Work instruction: Word for word, restate the lines of the listing below from the line with "Park Forest, and University Park. The" through the line with "chicken varied, making", and do not include the pictures.

Supplied entries:
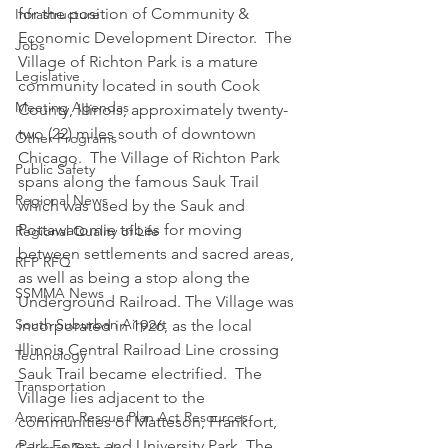
for the position of Community & 
Infrastructure
Economic Development Director.  The 
Jobs
Village of Richton Park is a mature 
Legislative
community located in south Cook 
Meeting Agendas
County, Illinois, approximately twenty-
two (22) miles south of downtown 
Other Programs
Chicago.  The Village of Richton Park 
Public Safety
spans along the famous Sauk Trail 
Regional News
which was used by the Sauk and 
Pottawatomie tribes for moving 
Regional Quality of Life
between settlements and sacred areas, 
RFP RFQ
as well as being a stop along the 
SSMMA News
Underground Railroad. The Village was 
South Suburban Airport
incorporated in 1926, as the local 
Illinois Central Railroad Line crossing 
Technology
Sauk Trail became electrified.  The 
Transportation
Village lies adjacent to the 
American Rescue Plan Act Resources
communities of Matteson, Frankfort, 
Park Forest, and University Park. The 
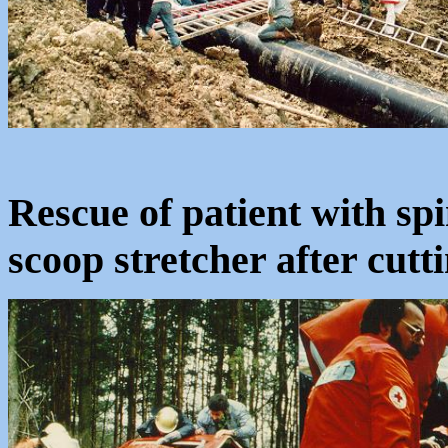
Rescue of patient with spin
scoop stretcher after cutti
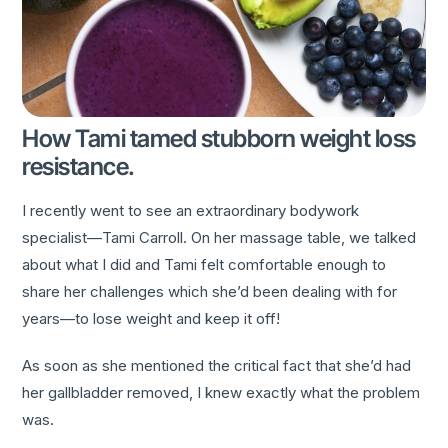
How Tami tamed stubborn weight loss
resistance.
I recently went to see an extraordinary bodywork
specialist—Tami Carroll. On her massage table, we talked
about what I did and Tami felt comfortable enough to
share her challenges which she’d been dealing with for
years—to lose weight and keep it off!
As soon as she mentioned the critical fact that she’d had
her gallbladder removed, I knew exactly what the problem
was.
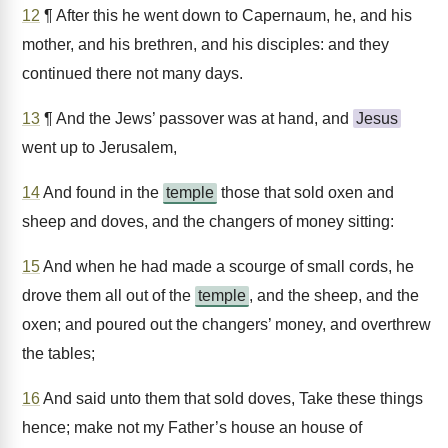
12
¶ After this he went down to Capernaum, he, and his
mother, and his brethren, and his disciples: and they
continued there not many days.
13
¶ And the Jews’ passover was at hand, and
Jesus
went up to Jerusalem,
14
And found in the
temple
those that sold oxen and
sheep and doves, and the changers of money sitting:
15
And when he had made a scourge of small cords, he
drove them all out of the
temple
, and the sheep, and the
oxen; and poured out the changers’ money, and overthrew
the tables;
16
And said unto them that sold doves, Take these things
hence; make not my Father’s house an house of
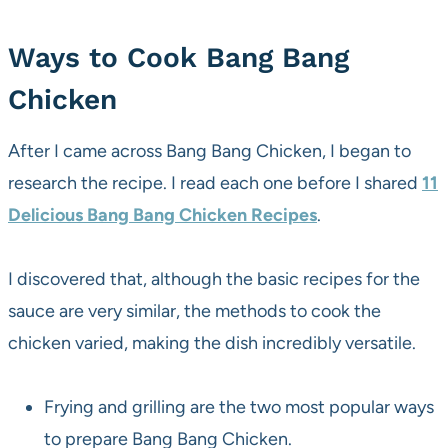
Ways to Cook Bang Bang
Chicken
After I came across Bang Bang Chicken, I began to
research the recipe. I read each one before I shared
11
Delicious Bang Bang Chicken Recipes
.
I discovered that, although the basic recipes for the
sauce are very similar, the methods to cook the
chicken varied, making the dish incredibly versatile.
Frying and grilling are the two most popular ways
to prepare Bang Bang Chicken.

Task result:
Park Forest, and University Park. The 
Rescue of patient with spin
scoop stretcher after cutti
How Tami tamed stubborn weight loss
resistance.
I recently went to see an extraordinary bodywork
specialist—Tami Carroll. On her massage table, we talked
about what I did and Tami felt comfortable enough to
share her challenges which she’d been dealing with for
years—to lose weight and keep it off!
As soon as she mentioned the critical fact that she’d had
her gallbladder removed, I knew exactly what the problem
was.
12
¶ After this he went down to Capernaum, he, and his
mother, and his brethren, and his disciples: and they
continued there not many days.
13
¶ And the Jews’ passover was at hand, and
Jesus
went up to Jerusalem,
14
And found in the
temple
those that sold oxen and
sheep and doves, and the changers of money sitting:
15
And when he had made a scourge of small cords, he
drove them all out of the
temple
, and the sheep, and the
oxen; and poured out the changers’ money, and overthrew
the tables;
16
And said unto them that sold doves, Take these things
hence; make not my Father’s house an house of
Ways to Cook Bang Bang
Chicken
After I came across Bang Bang Chicken, I began to
research the recipe. I read each one before I shared
11
Delicious Bang Bang Chicken Recipes
.
I discovered that, although the basic recipes for the
sauce are very similar, the methods to cook the
chicken varied, making the dish incredibly versatile.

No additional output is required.